The Conversation: Why Putin is shy about celebrating the centenary of the Russian revolution

A more “positive” way of viewing history was demonstrated prominently in 2012 when Russia marked the bicentenary of Napoleon’s invasion with unabashed patriotic celebrations. Putin was fighting an election campaign and delivered a rousing speech in which he talked of the “battle for Russia”, patriotism, national unity and self-sacrifice. He described his supporters as the natural successors of the 1812 generation, and his opponents as the foreign invaders.

The revolution, however, is difficult to fit into a positive, unifying vision. Many elements of the imperial power of Russia before 1917 are amenable to the current regime, so celebrating the February revolution is awkward. Even more so when you consider that attempts to build a Western-style liberal democracy are clearly out of sync with Putin’s authoritarian style of democratic politics.

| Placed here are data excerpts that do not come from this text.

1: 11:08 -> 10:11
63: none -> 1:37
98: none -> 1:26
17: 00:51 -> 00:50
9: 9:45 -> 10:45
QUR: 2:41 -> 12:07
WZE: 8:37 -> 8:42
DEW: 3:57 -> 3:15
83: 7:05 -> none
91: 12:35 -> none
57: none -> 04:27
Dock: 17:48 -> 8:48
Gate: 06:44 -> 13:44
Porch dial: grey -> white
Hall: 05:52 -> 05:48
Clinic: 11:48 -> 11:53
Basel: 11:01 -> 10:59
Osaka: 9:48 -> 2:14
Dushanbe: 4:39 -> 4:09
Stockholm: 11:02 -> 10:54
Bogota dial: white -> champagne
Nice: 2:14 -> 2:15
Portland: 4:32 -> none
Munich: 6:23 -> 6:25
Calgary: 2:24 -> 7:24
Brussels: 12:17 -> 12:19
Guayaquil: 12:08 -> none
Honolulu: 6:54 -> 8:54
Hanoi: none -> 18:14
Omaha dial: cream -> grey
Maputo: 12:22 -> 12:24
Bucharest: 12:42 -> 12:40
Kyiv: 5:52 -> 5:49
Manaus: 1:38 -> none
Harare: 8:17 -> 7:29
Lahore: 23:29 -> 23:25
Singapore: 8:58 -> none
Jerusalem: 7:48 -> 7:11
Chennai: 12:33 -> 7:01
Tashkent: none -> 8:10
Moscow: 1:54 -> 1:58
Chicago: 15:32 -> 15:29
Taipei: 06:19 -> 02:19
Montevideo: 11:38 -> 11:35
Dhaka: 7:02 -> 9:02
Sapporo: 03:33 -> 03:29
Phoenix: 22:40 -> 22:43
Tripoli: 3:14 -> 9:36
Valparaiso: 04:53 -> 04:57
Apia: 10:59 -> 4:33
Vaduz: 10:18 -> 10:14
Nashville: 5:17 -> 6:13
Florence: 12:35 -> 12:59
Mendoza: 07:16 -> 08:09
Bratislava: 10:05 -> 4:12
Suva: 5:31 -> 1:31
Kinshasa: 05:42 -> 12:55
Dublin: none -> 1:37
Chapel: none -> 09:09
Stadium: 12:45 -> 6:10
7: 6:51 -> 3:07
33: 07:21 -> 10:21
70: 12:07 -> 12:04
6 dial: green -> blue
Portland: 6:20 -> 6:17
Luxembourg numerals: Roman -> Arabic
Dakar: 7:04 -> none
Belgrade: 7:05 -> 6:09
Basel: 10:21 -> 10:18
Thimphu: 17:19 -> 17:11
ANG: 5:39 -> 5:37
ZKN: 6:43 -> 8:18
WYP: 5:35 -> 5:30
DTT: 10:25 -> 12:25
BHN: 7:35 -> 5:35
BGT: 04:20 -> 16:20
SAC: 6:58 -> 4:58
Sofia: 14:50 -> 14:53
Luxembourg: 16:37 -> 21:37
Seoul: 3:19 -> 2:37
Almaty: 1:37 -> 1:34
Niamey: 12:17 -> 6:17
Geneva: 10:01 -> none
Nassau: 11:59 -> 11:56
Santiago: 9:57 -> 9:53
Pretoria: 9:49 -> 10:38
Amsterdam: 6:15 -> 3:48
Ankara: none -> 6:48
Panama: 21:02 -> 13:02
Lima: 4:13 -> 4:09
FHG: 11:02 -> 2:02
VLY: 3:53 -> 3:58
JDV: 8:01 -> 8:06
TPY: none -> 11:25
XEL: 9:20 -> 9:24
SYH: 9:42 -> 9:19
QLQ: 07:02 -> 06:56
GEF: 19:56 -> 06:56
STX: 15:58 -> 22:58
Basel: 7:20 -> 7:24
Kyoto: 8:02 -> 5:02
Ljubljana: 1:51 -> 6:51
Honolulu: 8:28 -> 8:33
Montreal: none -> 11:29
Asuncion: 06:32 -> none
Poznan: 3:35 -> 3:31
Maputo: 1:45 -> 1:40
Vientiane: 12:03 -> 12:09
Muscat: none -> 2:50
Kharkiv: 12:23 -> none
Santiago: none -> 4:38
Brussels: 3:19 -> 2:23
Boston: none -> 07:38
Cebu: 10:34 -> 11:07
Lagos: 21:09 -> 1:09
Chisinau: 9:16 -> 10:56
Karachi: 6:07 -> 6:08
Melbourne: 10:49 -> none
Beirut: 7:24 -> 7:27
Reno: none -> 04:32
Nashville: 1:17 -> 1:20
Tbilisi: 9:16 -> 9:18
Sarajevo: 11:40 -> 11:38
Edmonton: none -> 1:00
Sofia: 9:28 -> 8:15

Equally, Putin recently condemned the violence deployed against the clergy and other social groups after the October revolution. He blamed the Bolsheviks for Russia’s loss in the First World War. The creation of new socialist republics in the early 1920s had led to the dispersal of Russians outside of Russia and, in Putin’s view, laid the foundations for the collapse of the Soviet Union. In reclaiming Crimea and intervening in Eastern Ukraine, so the official line goes, Russia is only righting the wrongs caused by the revolution and bringing ethnic Russians back home.